**SOURCE TEXT:**
If you’re on the opposite side of a fight with Rep. William L. Clay of Missouri, he’ll let you and just about anyone within hearing distance know.

Last year, the African-American lawmaker and senior Democrat on the House Education and the Workforce Committee chastised a departing black, Republican colleague for opposing affirmative action and other traditional civil rights remedies. He called former Rep. Gary A. Franks of Connecticut “a Negro Dr. Kevorkian, a pariah, who gleefully assists in suicidal conduct to destroy his own race.” (“‘Dishonorable’ Discharge,” Dec. 4, 1996.)

The current object of Mr. Clay’s ire is a fellow Democrat: Jeremiah W. “Jay” Nixon, his state’s attorney general and a candidate for the U.S. Senate in 1998. The seat is now held by Sen. Christopher S. Bond, a Republican.

The attorney general, who is white, is undermining a desegregation order that allows black students in St. Louis to attend surrounding county schools while white students from outlying areas are bused to the city’s magnet schools, Mr. Clay says. That stance is part of a political strategy to lure white voters who want desegregation dismantled, Mr. Clay asserts.

In an Oct. 3 letter to President Clinton, Mr. Clay appealed to the chief executive to cancel plans to attend a $1,000-a-plate luncheon for Mr. Nixon on Nov. 7. “Jay Nixon’s political maneuvering is a living rebuke to your efforts, Mr. President, to enlarge opportunity for all children and to bring about racial reconciliation,” Mr. Clay wrote.

**DATASET RECORDS:**
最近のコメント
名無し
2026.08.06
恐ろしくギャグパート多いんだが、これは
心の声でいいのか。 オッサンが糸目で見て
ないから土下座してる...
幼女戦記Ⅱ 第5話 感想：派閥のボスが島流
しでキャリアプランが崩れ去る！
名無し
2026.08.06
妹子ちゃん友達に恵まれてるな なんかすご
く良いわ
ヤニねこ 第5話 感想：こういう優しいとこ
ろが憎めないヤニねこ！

**APPLY WHAT YOU READ:**
[A] Can you put the Japanese rows into a Markdown table with the columns n and Line, numbering each row and leaving out blank lines?
[B] Could you continue the article on Rep. Clay's dispute with Jay Nixon, starting after its last sentence?

**RESPONSES BY TASK:**
[A]
| n | Line |
|---|---|
| 1 | 最近のコメント |
| 2 | 名無し |
| 3 | 2026.08.06 |
| 4 | 恐ろしくギャグパート多いんだが、これは |
| 5 | 心の声でいいのか。 オッサンが糸目で見て |
| 6 | ないから土下座してる... |
| 7 | 幼女戦記Ⅱ 第5話 感想：派閥のボスが島流 |
| 8 | しでキャリアプランが崩れ去る！ |
| 9 | 名無し |
| 10 | 2026.08.06 |
| 11 | 妹子ちゃん友達に恵まれてるな なんかすご |
| 12 | く良いわ |
| 13 | ヤニねこ 第5話 感想：こういう優しいとこ |
| 14 | ろが憎めないヤニねこ！ |

[B]
Mr. Nixon responds that he is simply keeping a 1992 campaign promise to settle outstanding desegregation cases, something he has already done in Kansas City. “I believe that transportation for the sake of transportation is not the best educational objective for our children,” the attorney general wrote Mr. Clay on Oct. 6. “Contrary to the assertion of many, this does not mean giving up on integration.”

What’s more, Mr. Nixon’s aides say, he is not trying to pit blacks against whites in preparation for next year’s campaign. “If we want to score political points, there are a lot better issues we could talk about,” said Chuck Hatfield, the attorney general’s campaign manager.

Last week, Mr. Clay had not heard from the White House. Mr. Hatfield said the president is still scheduled to attend the fund-raising luncheon.